There was plenty of blood and feathers. And well I had to watch her hand pluck all the feathers off the birds. The same way you can't look away from a traffic accident.

Ok, so if you eat meat then I agree that you should be able to do this. That animals are food. And you should be able to accept that this is how they live and die. And their death is your survival. But, yeah, I'm not so in touch with this farm life and the animals. Maybe Lola is on to something.

Part 3

Really, should there be a part 3. Aren't 2 episodes enough...

Tigo: "Dad, why is there an iguana in the kitchen?"
Elmer: "Really, where?"
Tigo: "It's in a bag hanging, can I have it?"
Elmer: "Oh no, that is for Abuelo and his friend. They are going to have it in a soup for their lunch later today."
Tigo: "Can I play with it first?"
Lola: "GROOOOOSSSSSSSS!!!! I am so not ever eating any kind of meat ever again. Gross."

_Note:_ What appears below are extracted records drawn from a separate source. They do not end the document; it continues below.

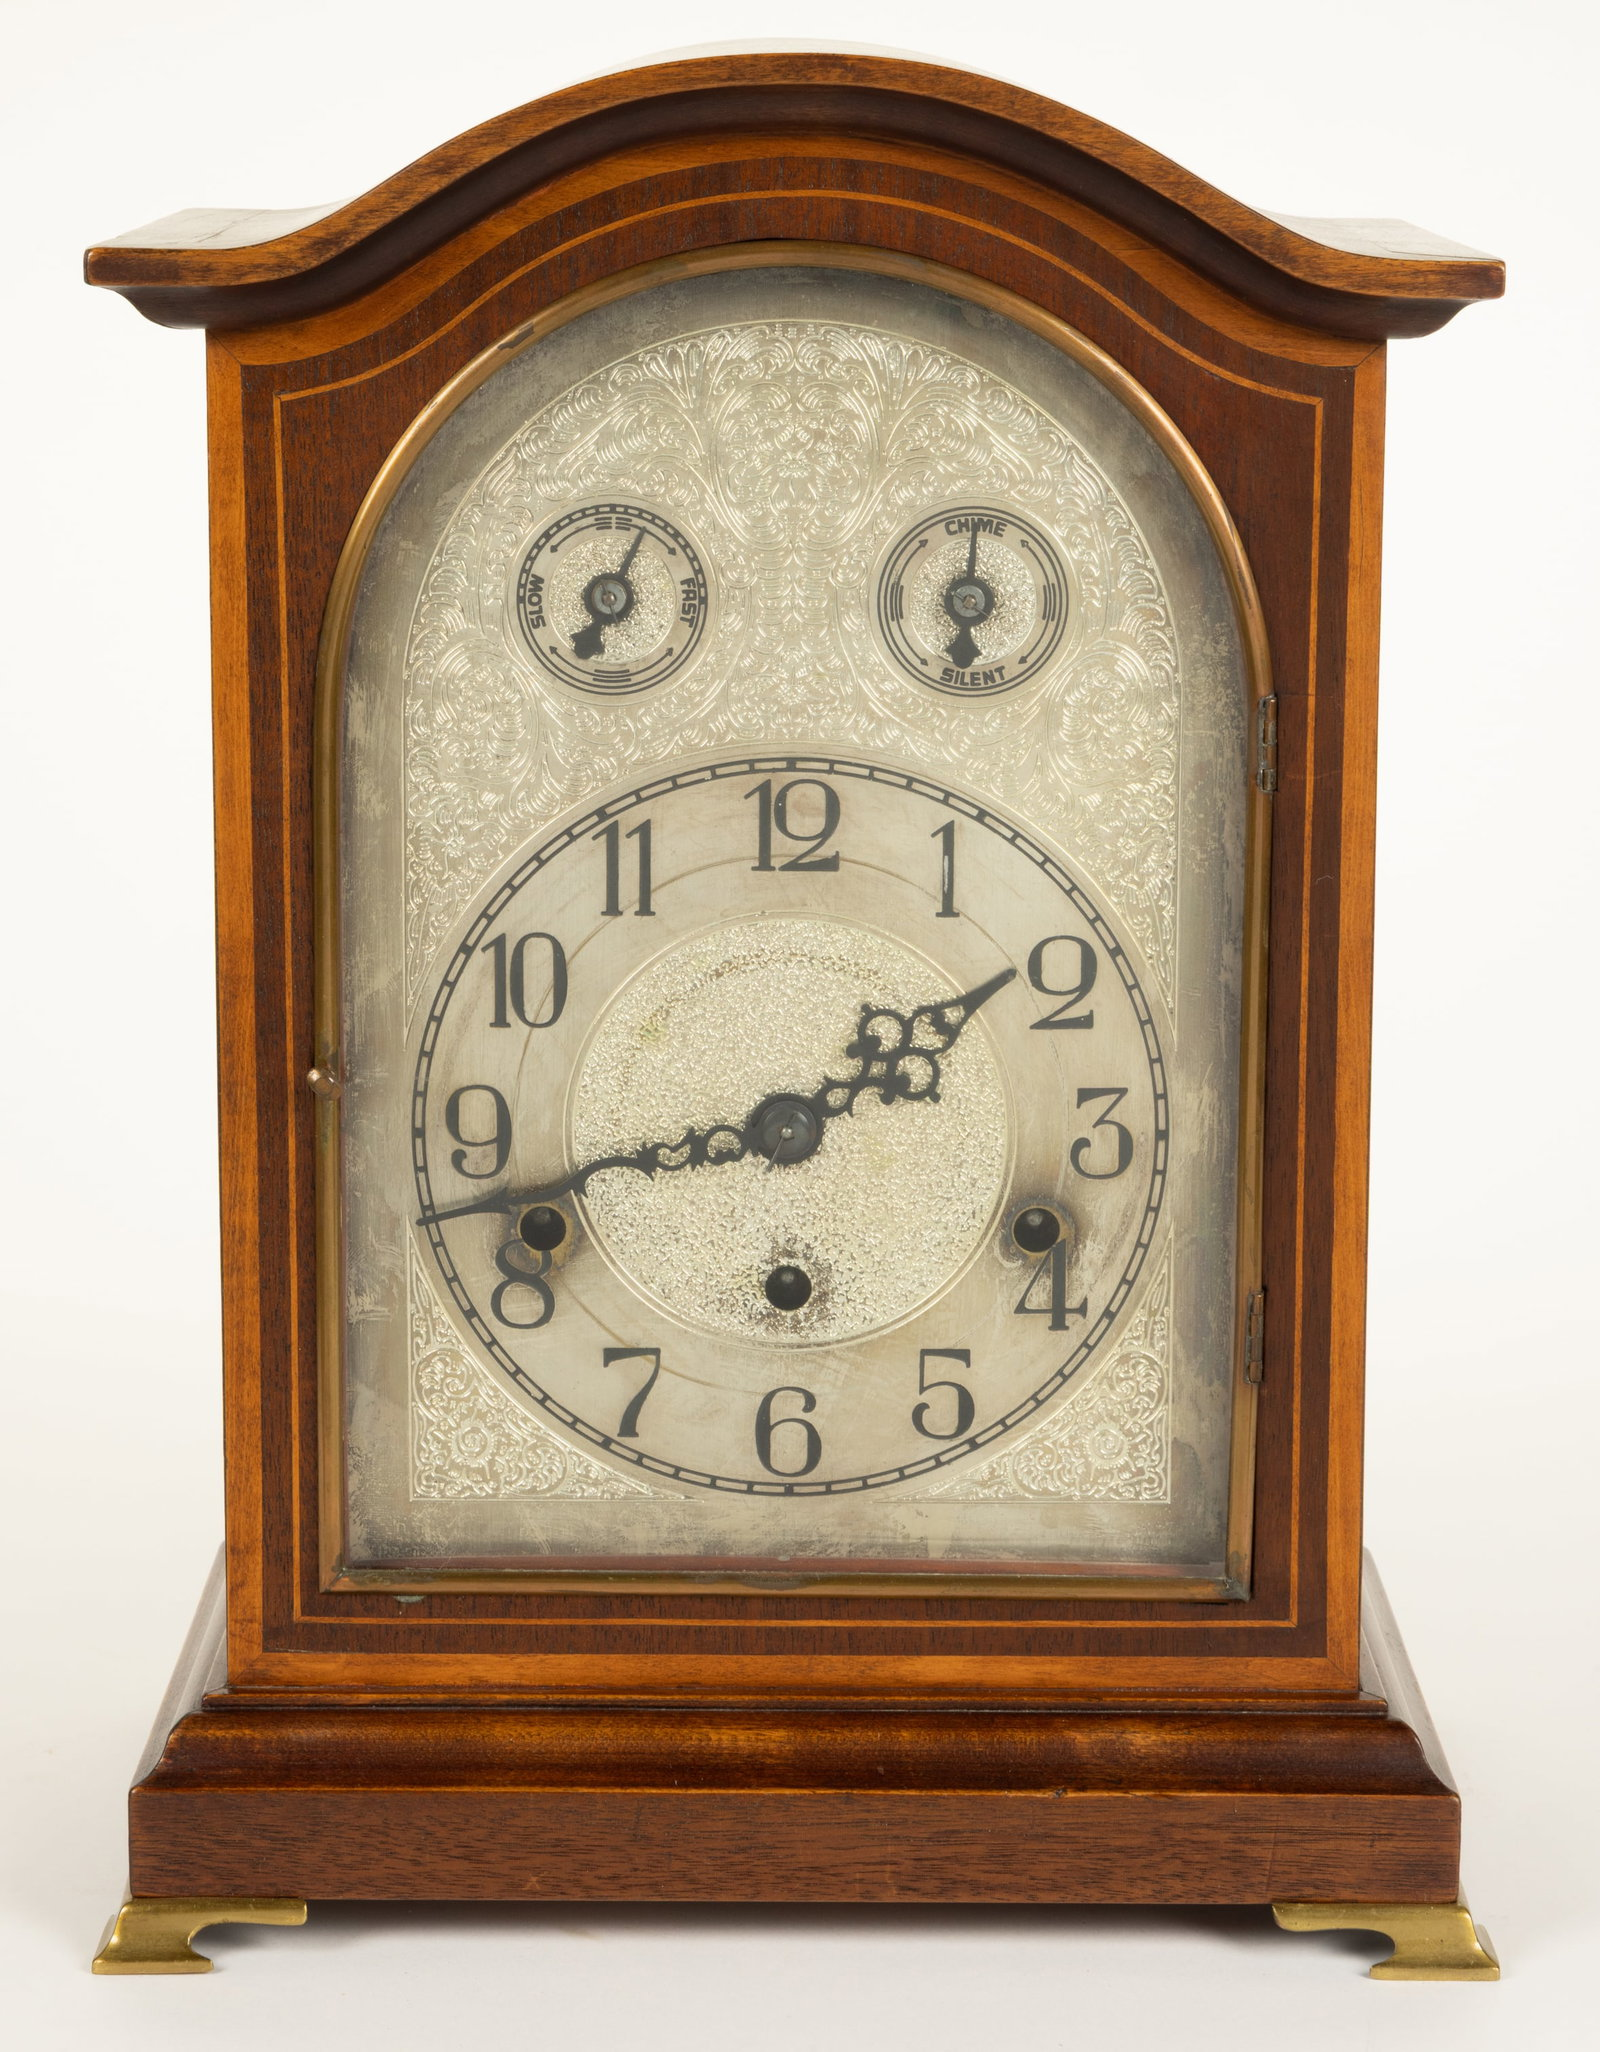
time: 1:42
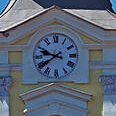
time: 9:39
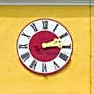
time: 2:14
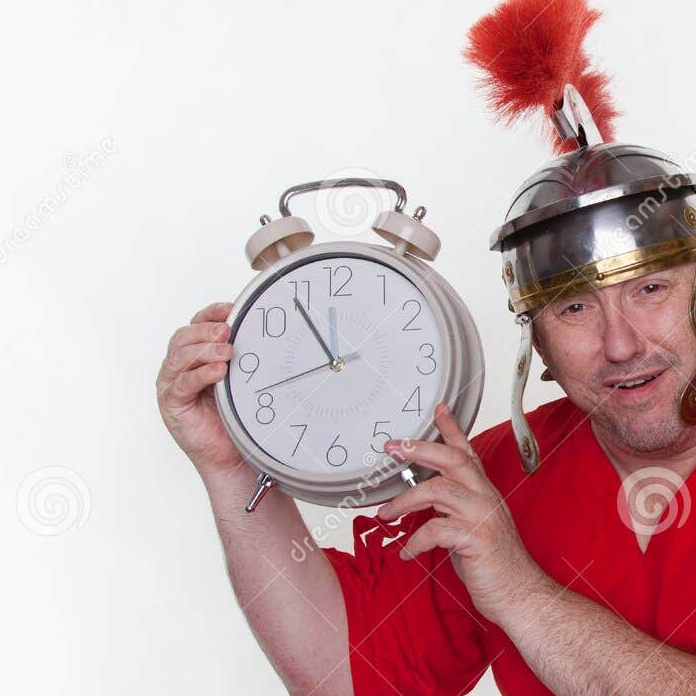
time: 10:54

Lola asked me to become a vegetarian with her. I told her once we returned home back to New Mexico I would join her in not eating meat. I figure I don't really eat much to begin with so it shouldn't be too hard. But while living in someone elses home, where they are providing the food and well... preparing it also. I will eat what is given to me. So far we haven't eaten any meat since we've been back. But we've still had talks about it. Whatever she ultimately decides is fine. That is a pretty hard thing to do when you are 9 years old and your favorite food is Orange Chicken.